What I've found is that occasionally the query will return an empty result set for an area of the scene that, intuitively, should have results. This happens all throughout the lifecycle of the scene, not just in the beginning where the scene internals are building out an understanding of the environment. It also happens in portions of a single frame where other rays returned results, even when there is physically little to no difference between the contents + distance at the end of those rays. I most often observe this when targeting estimatedPlane, but have observed this with all plane types. All rays are being cast via ARSession.raycast()
Even more curiously, if I randomly generate something like 10 raycast queries that are all within a tight pixel radius around the original intended ray, I will get results for some of the rays and 0 for others, that, for all intents and purposes, are near identical. At present, the most reliable method is to run a loop for no more than N milliseconds where I pick a random point within a small rectangle centered around the original point and cast a ray, and then stop once I've found a result.
This seems highly inefficient. I've experimenting now with ARTrackedRaycast, but there are still cases where even though the raycast was created, it never calls back with any results.

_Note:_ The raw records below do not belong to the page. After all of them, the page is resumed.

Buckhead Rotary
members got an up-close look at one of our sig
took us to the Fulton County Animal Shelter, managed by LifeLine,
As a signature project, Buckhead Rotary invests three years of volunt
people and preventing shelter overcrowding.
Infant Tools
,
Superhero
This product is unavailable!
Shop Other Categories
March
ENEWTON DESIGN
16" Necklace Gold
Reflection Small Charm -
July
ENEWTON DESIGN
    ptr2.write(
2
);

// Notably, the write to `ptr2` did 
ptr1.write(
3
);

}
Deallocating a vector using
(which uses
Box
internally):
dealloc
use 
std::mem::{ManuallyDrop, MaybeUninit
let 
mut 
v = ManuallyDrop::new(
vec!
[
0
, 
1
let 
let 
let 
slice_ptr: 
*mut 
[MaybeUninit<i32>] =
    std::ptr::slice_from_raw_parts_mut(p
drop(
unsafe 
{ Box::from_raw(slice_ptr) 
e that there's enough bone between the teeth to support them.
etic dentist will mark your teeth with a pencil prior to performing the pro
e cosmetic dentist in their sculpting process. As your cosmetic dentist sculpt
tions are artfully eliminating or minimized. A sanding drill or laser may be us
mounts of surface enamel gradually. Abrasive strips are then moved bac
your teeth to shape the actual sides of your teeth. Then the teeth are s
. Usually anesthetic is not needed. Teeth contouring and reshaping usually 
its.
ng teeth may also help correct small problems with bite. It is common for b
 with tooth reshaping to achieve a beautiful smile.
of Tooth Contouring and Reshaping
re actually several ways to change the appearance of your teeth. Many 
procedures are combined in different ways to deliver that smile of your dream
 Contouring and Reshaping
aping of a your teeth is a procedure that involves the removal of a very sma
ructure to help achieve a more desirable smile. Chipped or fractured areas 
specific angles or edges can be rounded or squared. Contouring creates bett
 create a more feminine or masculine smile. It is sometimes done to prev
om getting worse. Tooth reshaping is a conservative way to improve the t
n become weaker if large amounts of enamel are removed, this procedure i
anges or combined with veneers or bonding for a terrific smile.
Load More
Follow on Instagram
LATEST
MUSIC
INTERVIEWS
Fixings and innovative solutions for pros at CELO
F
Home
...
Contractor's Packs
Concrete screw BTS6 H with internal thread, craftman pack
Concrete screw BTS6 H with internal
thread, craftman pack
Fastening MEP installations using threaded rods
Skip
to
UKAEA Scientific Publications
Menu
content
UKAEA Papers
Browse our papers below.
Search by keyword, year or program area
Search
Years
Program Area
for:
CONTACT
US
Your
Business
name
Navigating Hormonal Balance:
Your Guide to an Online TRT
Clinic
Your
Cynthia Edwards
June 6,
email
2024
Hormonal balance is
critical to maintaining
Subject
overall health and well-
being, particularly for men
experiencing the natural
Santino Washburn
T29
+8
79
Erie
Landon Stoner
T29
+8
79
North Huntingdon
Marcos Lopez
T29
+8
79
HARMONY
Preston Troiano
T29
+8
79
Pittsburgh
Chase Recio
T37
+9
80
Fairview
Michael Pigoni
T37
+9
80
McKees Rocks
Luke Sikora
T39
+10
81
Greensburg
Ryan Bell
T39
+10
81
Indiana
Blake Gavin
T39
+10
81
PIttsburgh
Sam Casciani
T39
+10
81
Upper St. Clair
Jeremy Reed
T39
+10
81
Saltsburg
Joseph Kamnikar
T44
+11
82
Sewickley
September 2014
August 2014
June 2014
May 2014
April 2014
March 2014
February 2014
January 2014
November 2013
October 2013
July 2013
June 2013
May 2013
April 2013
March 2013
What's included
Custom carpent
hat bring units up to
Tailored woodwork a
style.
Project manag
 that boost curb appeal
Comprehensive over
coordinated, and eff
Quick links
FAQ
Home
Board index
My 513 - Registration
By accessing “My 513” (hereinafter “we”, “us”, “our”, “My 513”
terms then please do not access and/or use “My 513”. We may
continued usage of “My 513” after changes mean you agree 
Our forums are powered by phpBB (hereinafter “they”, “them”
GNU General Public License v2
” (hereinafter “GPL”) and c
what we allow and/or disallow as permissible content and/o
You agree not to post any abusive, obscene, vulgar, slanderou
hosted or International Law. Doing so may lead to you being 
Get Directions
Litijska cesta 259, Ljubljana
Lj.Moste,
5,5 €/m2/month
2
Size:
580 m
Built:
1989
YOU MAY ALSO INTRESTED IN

My question is: What is happening under the hood that might produce these types of inconsistencies with the raycast, and are there any approaches that much more reliably/predictably produce actual results? The scattershot technique above can help, but seems inefficient and working against the engine rather than with it. Should we expect pixel-level differences in the engine's ability to cast a ray, even when the physical contents behind those pixels are the same?
Note: This happens on all devices, but is much more frequent and common on non-lidar enabled devices.